In January 2019 Weaver made his final academic presentation on race and gender equity at a plenary session of the annual meeting of the Eastern Association for the Surgery of Trauma. Instead of the compelling stories of his childhood, he decided to commemorate his relationship with Dalton, and how friendship and mentorship transcended race and culture.
Lynn's StoryCorps podcasts are available online. Another was recorded by the American Medical Association about his experience with a dying patient. Please share them with your family and residents.
Lynn Weaver, requiescat in pace.
Biosketch
Weaver took his baccalaureate in pharmacy at Howard University (1974) and received his medical degree from Meharry Medical College (1978).
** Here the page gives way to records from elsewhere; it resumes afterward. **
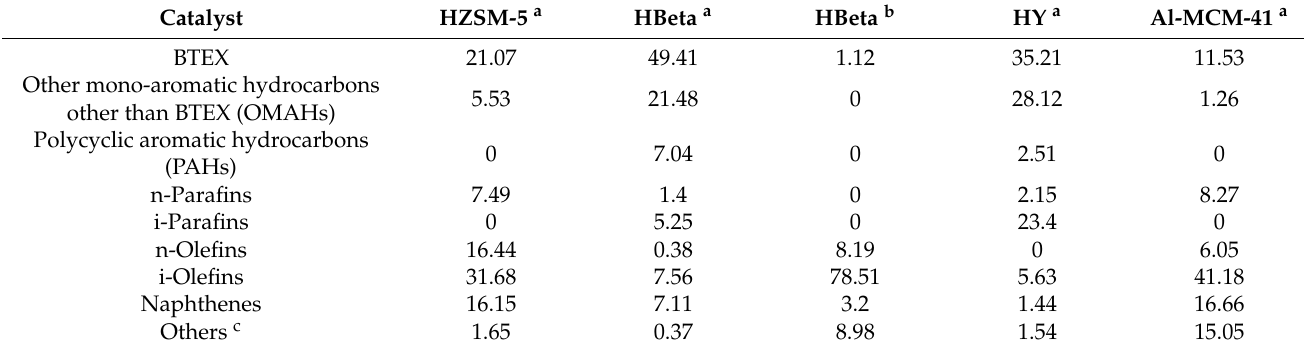
Table 2. Compositions of liquid products from mask pyrolysis over various zeolite catalysts. Repro- duced with permission from Ref. [64]. Copyright 2021 Elsevier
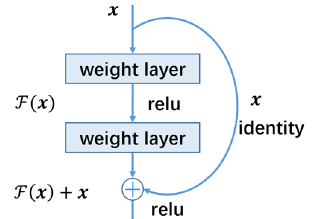
Figure 3. ResNet residual module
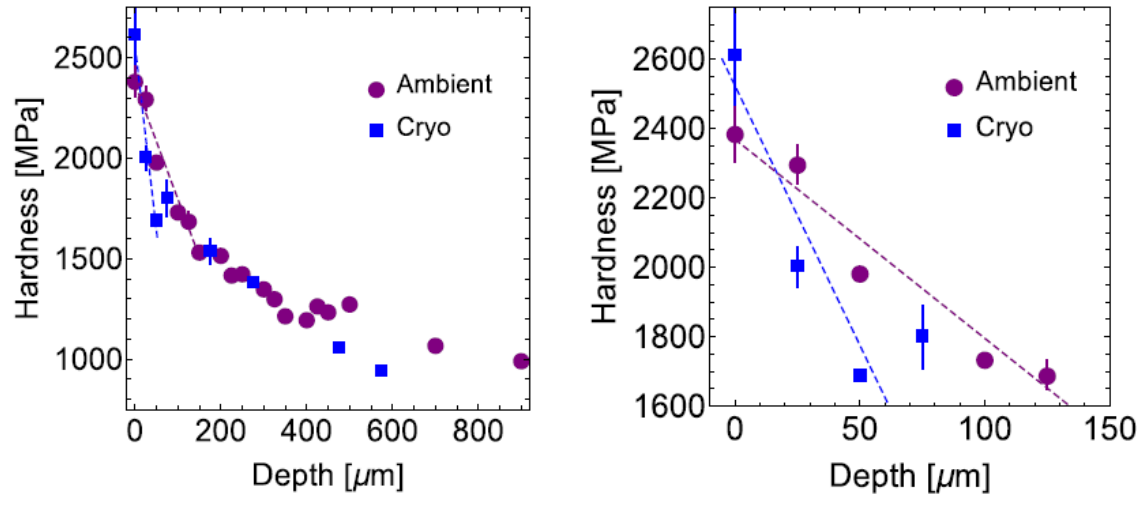
Figure 2. Microhardness of iron plates treated by the SMAT process as a function of depth into the sample. The values for the cryogenic SMAT iron are indicated by blue squares; ambient SMAT by purple circles. Dashed lines are a guide to the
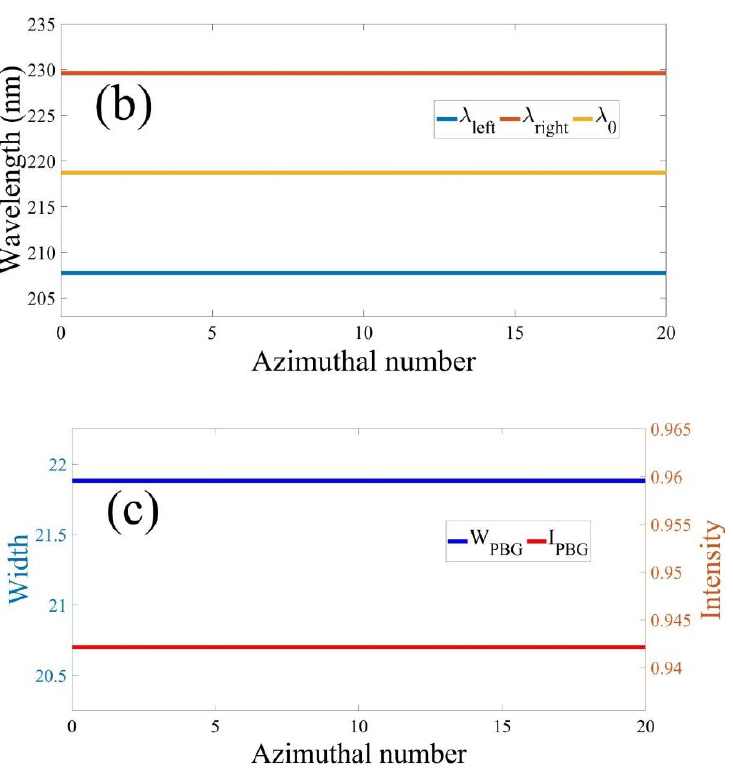
Figure 3. The effects of the azimuthal number for TE and TM polarizations on the reflectance of the proposed design ( a ), the edges and the central wavelength of the photonic bandgap (PBG) ( b ), and the average intensity 𝐼 𝑃𝐸𝐺 and the width 𝑊 𝑃𝐸𝐺 of the PBG ( c ).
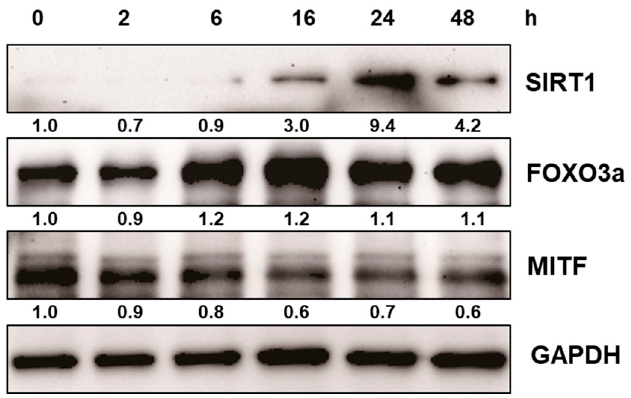
Figure 4. Time-dependent changes of SIRT1 and FOXO3a were investigated after treating normal human melanocytes with 50 μ M of resveratrol.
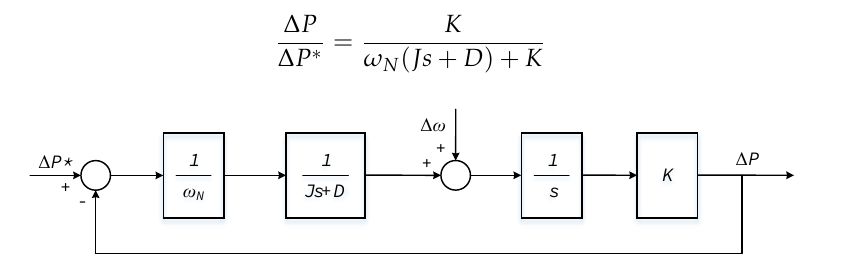
Figure 8. Small signal model of active power of the VSG controller.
He interned at the Fitzsimmons Army Medical Center in Denver and trained in surgery at Madigan Army Medical Center in Tacoma. He completed his service in the Medical Corps of the U.S. Army (1974-1987) at the rank of Major and chief of general surgery at the Veterans Administration Hospital at the Blanchfield Army Medical Center at Fort Campbell, KY. He joined Eddie Hoover, then professor and chair of the department of surgery at Meharry Medical College (1987-1990). When the residency at Meharry closed in 1990 Weaver moved to Brooklyn to practice until he was recruited to rejoin Hoover at the State University of New York Buffalo School of Medicine as professor and chief of surgery at the VA Hospital (1992-1996). After his term as chair of surgery at Morehouse School of Medicine (1996-2009), he was named senior associate dean at the Ross University School of Medicine (2013-2018). He ended his career as chief of the VA Hospital in Fayetteville, NC (2018). In addition to serving as chair of the Section on Surgery of the National Medical Association (2005-2006) and president of the Society of Black Academic Surgeons (2009-2010), he was a Fellow of the American College of Surgeons and a member of the American Surgical Association and the Southern Surgical Association.